A combination of simplicity and practicality

One of the many surprising aspects of Indonesia is the way such delicious foods—often complex blendings of herbs, spices and seasonings—come out of the simplest of kitchens. The gleaming modern designer kitchen with tiled surfaces, electrical appliances and hot and cold running water is unknown to the majority of Indonesians. Kitchens are functional rather than aesthetic, with meals cooked over a wood fire or a kompor, a kerosene burner. In urban areas, gas burners fueled by LPG are increasingly used.

Preparing Indonesian food in your kitchen does require a fairly complex array of ingredients, but the number of utensils needed is not that great (see following section).
First and foremost you need something to grind or crush the seasonings (bumbu) that form the basis of countless Indonesian dishes and are also used as condiments or
sambals. In Indonesia, a saucer-shaped mortar together with a pestle, both made of volcanic stone, are used for this task. Unlike neighboring Malaysia and Thailand, where ingredients are pounded with a pestle inside a deep mortar, the Indonesian cook rubs or grinds ingredients with a backwards and forwards motion across the stone, which is broad and slightly rounded but almost flat.

Although a mortar and pestle is very useful for dealing with small amounts of ingredients, most modern cooks will find a food processor, blender or spice grinder the easiest way to prepare the basic spice paste or rempah. Small spice grinder attachments to food processors or blenders are widely available now and very handy for grinding small amounts of spices.
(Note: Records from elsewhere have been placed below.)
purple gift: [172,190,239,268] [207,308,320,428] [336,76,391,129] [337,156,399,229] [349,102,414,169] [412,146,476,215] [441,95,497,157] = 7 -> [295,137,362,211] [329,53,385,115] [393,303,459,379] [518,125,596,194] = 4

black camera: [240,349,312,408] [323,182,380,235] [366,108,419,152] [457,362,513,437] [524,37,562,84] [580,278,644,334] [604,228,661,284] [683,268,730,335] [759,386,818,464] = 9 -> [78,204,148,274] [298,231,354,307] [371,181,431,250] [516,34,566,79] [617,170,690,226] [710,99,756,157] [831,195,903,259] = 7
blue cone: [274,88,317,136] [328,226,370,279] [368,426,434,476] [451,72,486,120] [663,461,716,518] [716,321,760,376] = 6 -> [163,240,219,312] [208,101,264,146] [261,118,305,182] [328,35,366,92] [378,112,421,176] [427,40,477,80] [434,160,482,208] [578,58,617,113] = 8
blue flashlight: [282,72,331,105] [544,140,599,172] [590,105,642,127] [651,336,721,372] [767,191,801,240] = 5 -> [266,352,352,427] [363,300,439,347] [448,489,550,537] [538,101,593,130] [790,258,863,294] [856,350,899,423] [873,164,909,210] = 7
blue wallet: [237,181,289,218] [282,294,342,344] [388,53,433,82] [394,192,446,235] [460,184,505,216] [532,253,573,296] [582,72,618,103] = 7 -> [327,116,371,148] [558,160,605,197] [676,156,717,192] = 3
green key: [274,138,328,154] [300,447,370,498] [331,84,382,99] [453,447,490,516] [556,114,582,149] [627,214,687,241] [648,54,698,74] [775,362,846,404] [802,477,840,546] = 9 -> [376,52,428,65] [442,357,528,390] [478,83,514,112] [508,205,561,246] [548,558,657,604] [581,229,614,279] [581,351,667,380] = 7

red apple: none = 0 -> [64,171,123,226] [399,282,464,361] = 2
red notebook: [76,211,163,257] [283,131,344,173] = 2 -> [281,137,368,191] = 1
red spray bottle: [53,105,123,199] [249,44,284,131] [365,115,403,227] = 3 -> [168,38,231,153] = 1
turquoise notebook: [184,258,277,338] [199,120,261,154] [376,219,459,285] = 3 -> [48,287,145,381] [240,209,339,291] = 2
Also important is a chopping board and cleaver. This duo performs a myriad of tasks: chopping up chicken into the required size; cutting vegetables; finely mincing meat or fish in the absence of a food processor. The flat side of the cleaver is used to bruise lemongrass, cardamom pods or garlic (to remove the garlic skin), and so on. In Asia, a thick cross-section of a tree trunk is used as a chopping board; this type of board is durable and functional. Choose the biggest board available, with a cleaver that has a blade 3–4 in (7–10 cm) wide.